Factors fueling this success include a steadily increasing infatuation with protein among many consumers focused on health and wellness perhaps coupled with diminished concerns about the negative health consequences of saturated fat intake.
The pasture on the other side of this fence is not entirely green. Despite this good fortune, the meat sector has been and remains plagued by deep-seated challenges, and those difficulties have become ever more apparent as 2020 has progressed. Data from the Midwest Center for Investigative Reporting tie more than 25,000 COVID-19 illnesses to meat packing plants. At least 93 workers in 39 plants in 24 states have died from the illness. Several US Department of Agriculture meat inspectors have died. The outbreak cast a harsh light on labor conditions in the meat packing business.
With a cascade of bad news, share prices of meat companies have surrendered a portion of the five-year gains, slumping 18% this year through mid-June, versus changes ranging from up 1% to down 10% among the processed foods sectors (grain-based shares were down 4%).
In dealing with the pandemic, executives from the meat industry grappled with difficult choices over whether to keep plants operating at normal capacity and place workers at risk of illness and death or to slow line speeds or even close. While recognizing that such a decision is about as difficult and nightmarish as any a food industry chief executive officer could face, the message communicated by meat sector leaders rankled many outside (and some within) the protein sector.
In particular, executives from meat companies justified decisions to keep plants open by inaccurately conflating challenges confronting the meat supply with the entire food supply. “The food supply chain is breaking,” one executive declared. A second company said in a statement, “We have continued to run our facilities for one reason: to sustain our nation’s food supply during the COVID-19 pandemic.”
Yes, a meaningful percentage of the meat supply has been imperiled in recent months. The food supply? Not for a moment. Extraordinary, even heroic efforts by bakers and other food suppliers were highly effective at restocking supermarket shelves in the face of surging demand. As food companies, retailers and government officials tried to discourage hoarding, calls for calm were undercut by overreaching statements from meat executives about the food supply chain. There are many good reasons to consider keeping meat packing plants open amid the pandemic, but inaccurately raising the specter of widespread hunger is not one of them.
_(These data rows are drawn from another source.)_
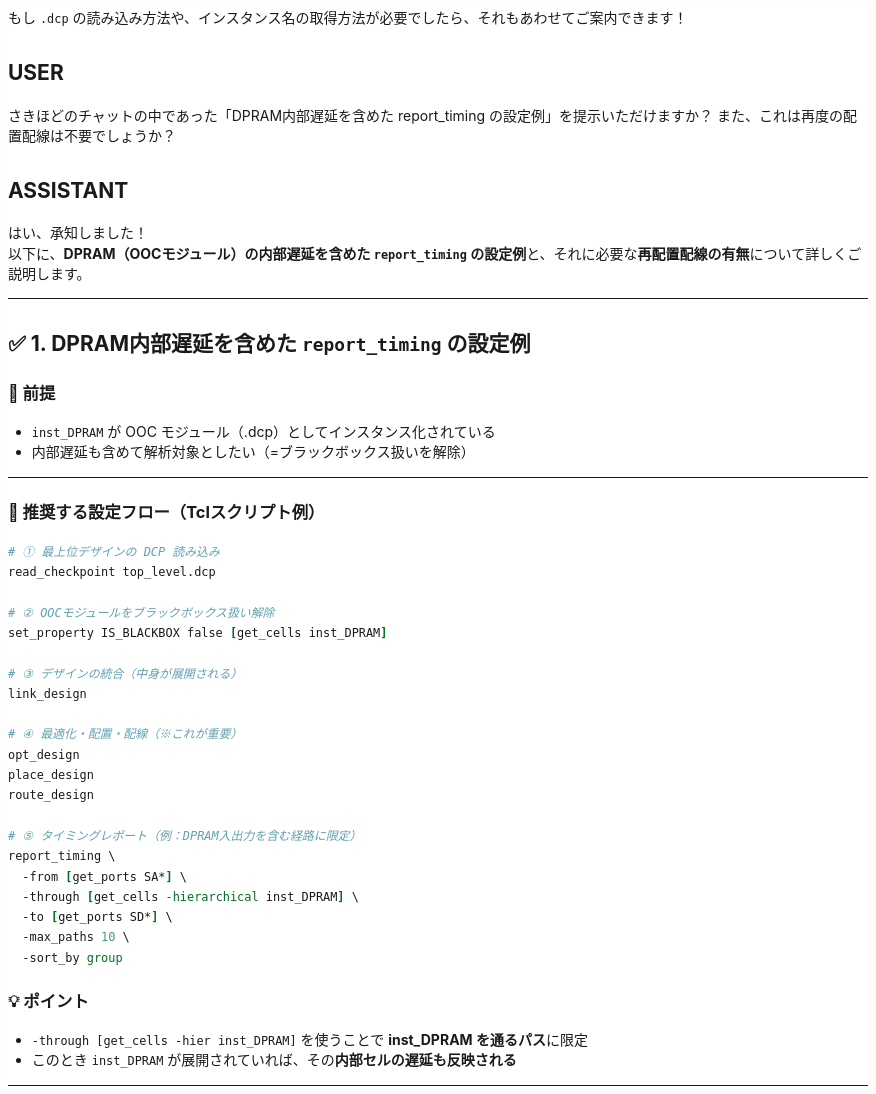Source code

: 
もし `.dcp` の読み込み方法や、インスタンス名の取得方法が必要でしたら、それもあわせてご案内できます！

## USER
さきほどのチャットの中であった「DPRAM内部遅延を含めた report_timing の設定例」を提示いただけますか？
また、これは再度の配置配線は不要でしょうか？

## ASSISTANT
はい、承知しました！  
以下に、**DPRAM（OOCモジュール）の内部遅延を含めた `report_timing` の設定例**と、それに必要な**再配置配線の有無**について詳しくご説明します。

---

## ✅ 1. DPRAM内部遅延を含めた `report_timing` の設定例

### 📌 前提

- `inst_DPRAM` が OOC モジュール（.dcp）としてインスタンス化されている
- 内部遅延も含めて解析対象としたい（=ブラックボックス扱いを解除）

---

### 🎯 推奨する設定フロー（Tclスクリプト例）

```tcl
# ① 最上位デザインの DCP 読み込み
read_checkpoint top_level.dcp

# ② OOCモジュールをブラックボックス扱い解除
set_property IS_BLACKBOX false [get_cells inst_DPRAM]

# ③ デザインの統合（中身が展開される）
link_design

# ④ 最適化・配置・配線（※これが重要）
opt_design
place_design
route_design

# ⑤ タイミングレポート（例：DPRAM入出力を含む経路に限定）
report_timing \
  -from [get_ports SA*] \
  -through [get_cells -hierarchical inst_DPRAM] \
  -to [get_ports SD*] \
  -max_paths 10 \
  -sort_by group
```

### 💡 ポイント

- `-through [get_cells -hier inst_DPRAM]` を使うことで **inst_DPRAM を通るパス**に限定
- このとき `inst_DPRAM` が展開されていれば、その**内部セルの遅延も反映される**

---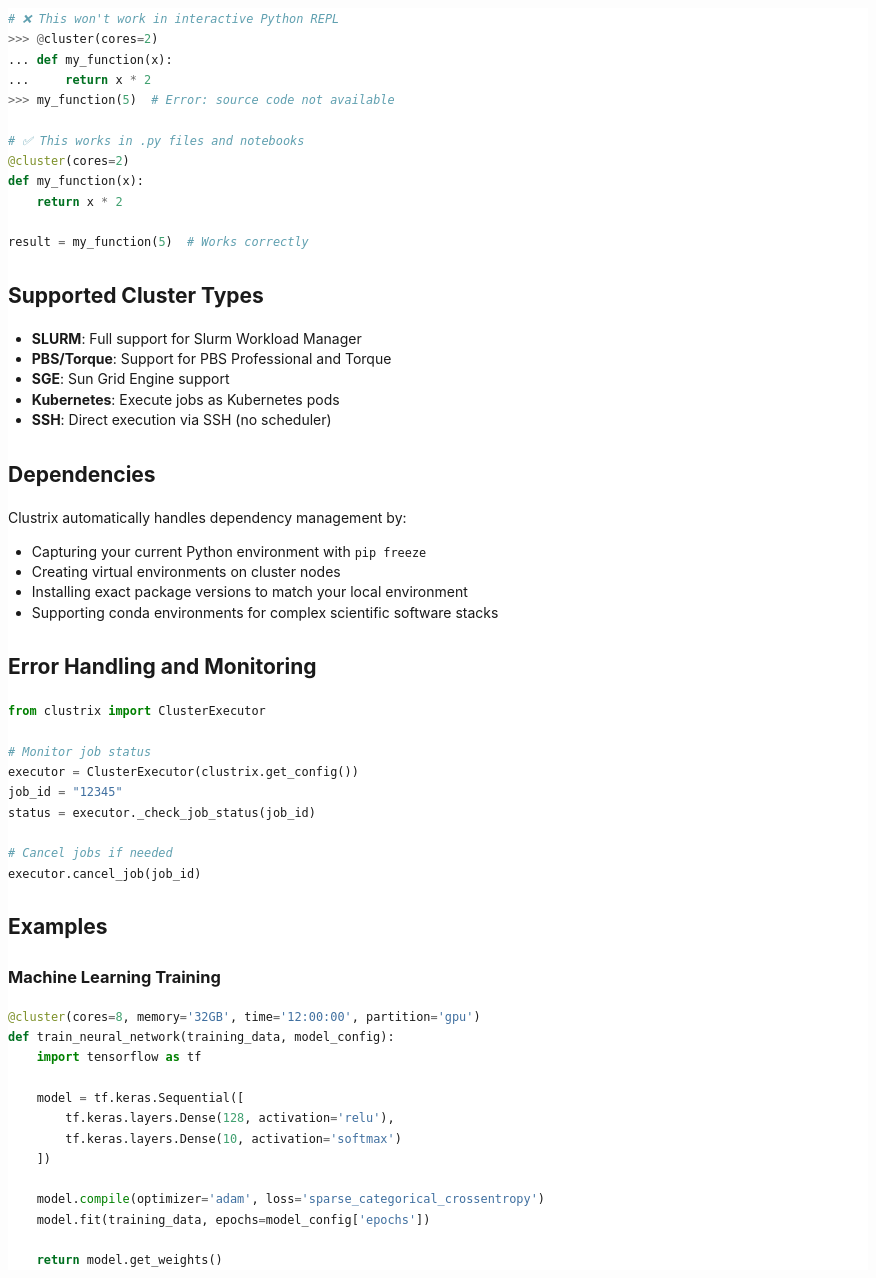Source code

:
 ```python
# ❌ This won't work in interactive Python REPL
>>> @cluster(cores=2)
... def my_function(x):
...     return x * 2
>>> my_function(5)  # Error: source code not available

# ✅ This works in .py files and notebooks
@cluster(cores=2)
def my_function(x):
    return x * 2

result = my_function(5)  # Works correctly
```

## Supported Cluster Types

- **SLURM**: Full support for Slurm Workload Manager
- **PBS/Torque**: Support for PBS Professional and Torque
- **SGE**: Sun Grid Engine support
- **Kubernetes**: Execute jobs as Kubernetes pods
- **SSH**: Direct execution via SSH (no scheduler)

## Dependencies

Clustrix automatically handles dependency management by:

- Capturing your current Python environment with `pip freeze`
- Creating virtual environments on cluster nodes
- Installing exact package versions to match your local environment
- Supporting conda environments for complex scientific software stacks

## Error Handling and Monitoring

```python
from clustrix import ClusterExecutor

# Monitor job status
executor = ClusterExecutor(clustrix.get_config())
job_id = "12345"
status = executor._check_job_status(job_id)

# Cancel jobs if needed
executor.cancel_job(job_id)
```

## Examples

### Machine Learning Training

```python
@cluster(cores=8, memory='32GB', time='12:00:00', partition='gpu')
def train_neural_network(training_data, model_config):
    import tensorflow as tf
    
    model = tf.keras.Sequential([
        tf.keras.layers.Dense(128, activation='relu'),
        tf.keras.layers.Dense(10, activation='softmax')
    ])
    
    model.compile(optimizer='adam', loss='sparse_categorical_crossentropy')
    model.fit(training_data, epochs=model_config['epochs'])
    
    return model.get_weights()
```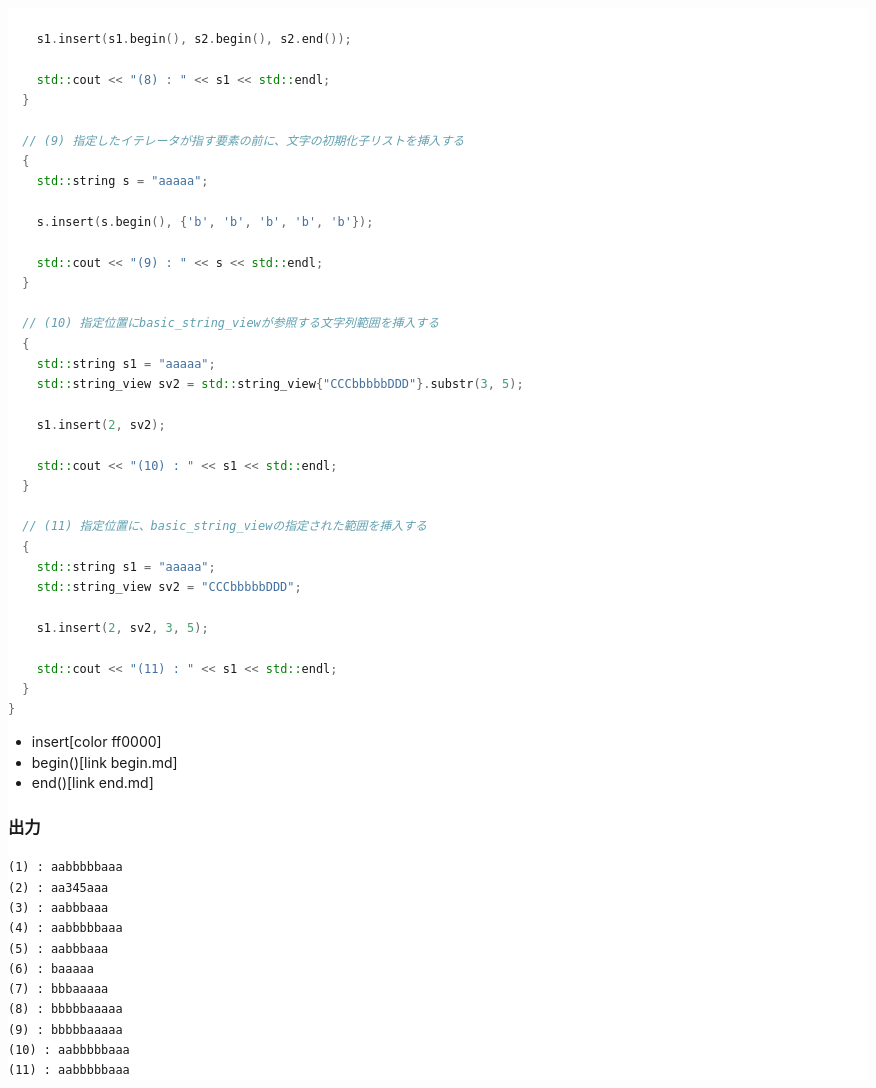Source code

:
 ```cpp example

    s1.insert(s1.begin(), s2.begin(), s2.end());

    std::cout << "(8) : " << s1 << std::endl;
  }

  // (9) 指定したイテレータが指す要素の前に、文字の初期化子リストを挿入する
  {
    std::string s = "aaaaa";

    s.insert(s.begin(), {'b', 'b', 'b', 'b', 'b'});

    std::cout << "(9) : " << s << std::endl;
  }

  // (10) 指定位置にbasic_string_viewが参照する文字列範囲を挿入する
  {
    std::string s1 = "aaaaa";
    std::string_view sv2 = std::string_view{"CCCbbbbbDDD"}.substr(3, 5);

    s1.insert(2, sv2);

    std::cout << "(10) : " << s1 << std::endl;
  }

  // (11) 指定位置に、basic_string_viewの指定された範囲を挿入する
  {
    std::string s1 = "aaaaa";
    std::string_view sv2 = "CCCbbbbbDDD";

    s1.insert(2, sv2, 3, 5);

    std::cout << "(11) : " << s1 << std::endl;
  }
}
```
* insert[color ff0000]
* begin()[link begin.md]
* end()[link end.md]

### 出力
```
(1) : aabbbbbaaa
(2) : aa345aaa
(3) : aabbbaaa
(4) : aabbbbbaaa
(5) : aabbbaaa
(6) : baaaaa
(7) : bbbaaaaa
(8) : bbbbbaaaaa
(9) : bbbbbaaaaa
(10) : aabbbbbaaa
(11) : aabbbbbaaa
```
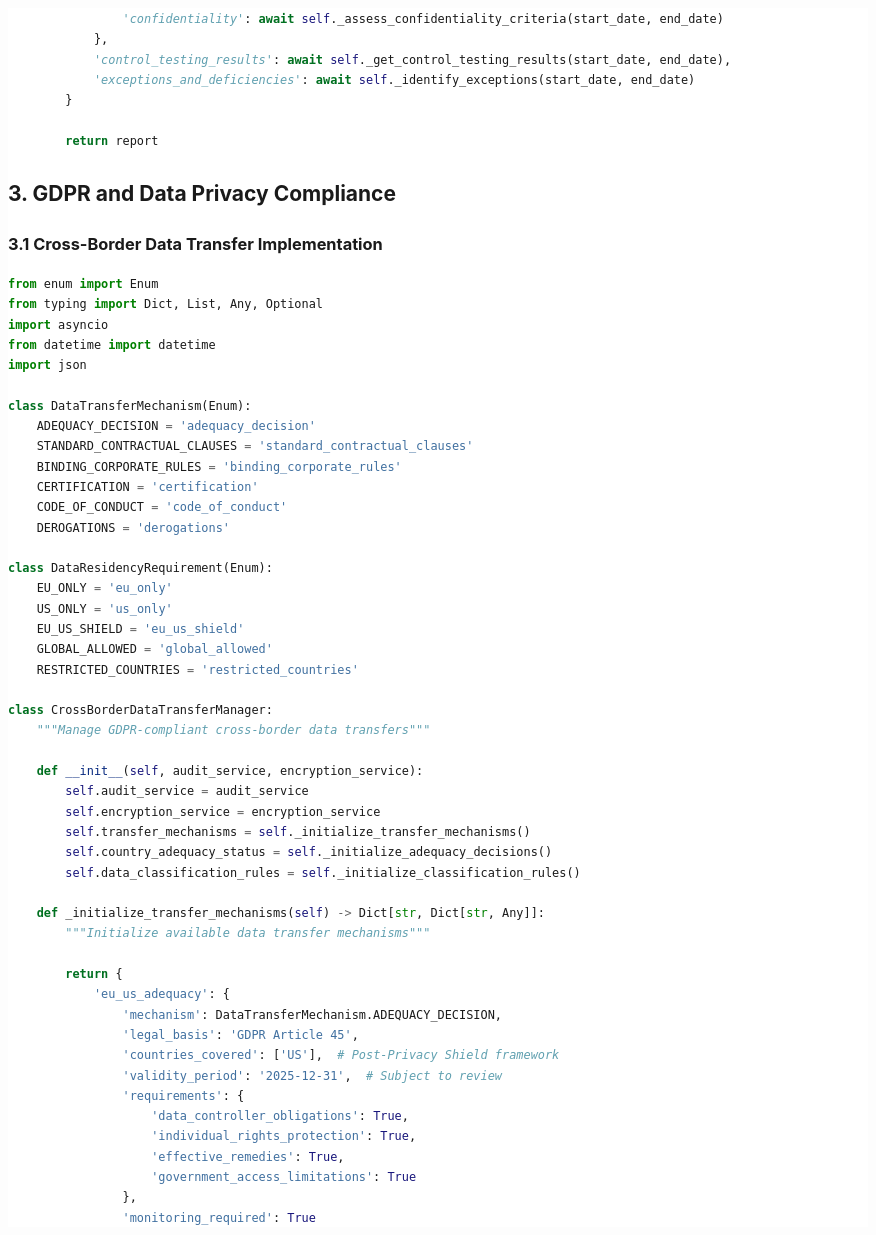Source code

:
 ```python
                'confidentiality': await self._assess_confidentiality_criteria(start_date, end_date)
            },
            'control_testing_results': await self._get_control_testing_results(start_date, end_date),
            'exceptions_and_deficiencies': await self._identify_exceptions(start_date, end_date)
        }
        
        return report
```

## 3. GDPR and Data Privacy Compliance

### 3.1 Cross-Border Data Transfer Implementation

```python
from enum import Enum
from typing import Dict, List, Any, Optional
import asyncio
from datetime import datetime
import json

class DataTransferMechanism(Enum):
    ADEQUACY_DECISION = 'adequacy_decision'
    STANDARD_CONTRACTUAL_CLAUSES = 'standard_contractual_clauses'
    BINDING_CORPORATE_RULES = 'binding_corporate_rules'
    CERTIFICATION = 'certification'
    CODE_OF_CONDUCT = 'code_of_conduct'
    DEROGATIONS = 'derogations'

class DataResidencyRequirement(Enum):
    EU_ONLY = 'eu_only'
    US_ONLY = 'us_only'
    EU_US_SHIELD = 'eu_us_shield'
    GLOBAL_ALLOWED = 'global_allowed'
    RESTRICTED_COUNTRIES = 'restricted_countries'

class CrossBorderDataTransferManager:
    """Manage GDPR-compliant cross-border data transfers"""
    
    def __init__(self, audit_service, encryption_service):
        self.audit_service = audit_service
        self.encryption_service = encryption_service
        self.transfer_mechanisms = self._initialize_transfer_mechanisms()
        self.country_adequacy_status = self._initialize_adequacy_decisions()
        self.data_classification_rules = self._initialize_classification_rules()
    
    def _initialize_transfer_mechanisms(self) -> Dict[str, Dict[str, Any]]:
        """Initialize available data transfer mechanisms"""
        
        return {
            'eu_us_adequacy': {
                'mechanism': DataTransferMechanism.ADEQUACY_DECISION,
                'legal_basis': 'GDPR Article 45',
                'countries_covered': ['US'],  # Post-Privacy Shield framework
                'validity_period': '2025-12-31',  # Subject to review
                'requirements': {
                    'data_controller_obligations': True,
                    'individual_rights_protection': True,
                    'effective_remedies': True,
                    'government_access_limitations': True
                },
                'monitoring_required': True
```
When the COVID-19 catastrophe lifts, the meat sector’s challenges will not magically be gone. Greenhouse gas emissions and challenges around achieving environmental sustainability are issues of concern. While the flow of investment dollars into venture capital investing has slowed since the start of the pandemic, makers of plant-based and cell-based alternatives have attracted record levels of capital infusions in recent months. Strong demand for protein is fueling this investment, but so is the sense the meat sector is vulnerable. For grain-based foods, the meat industry’s experiences over the past several months offer lessons meriting close attention.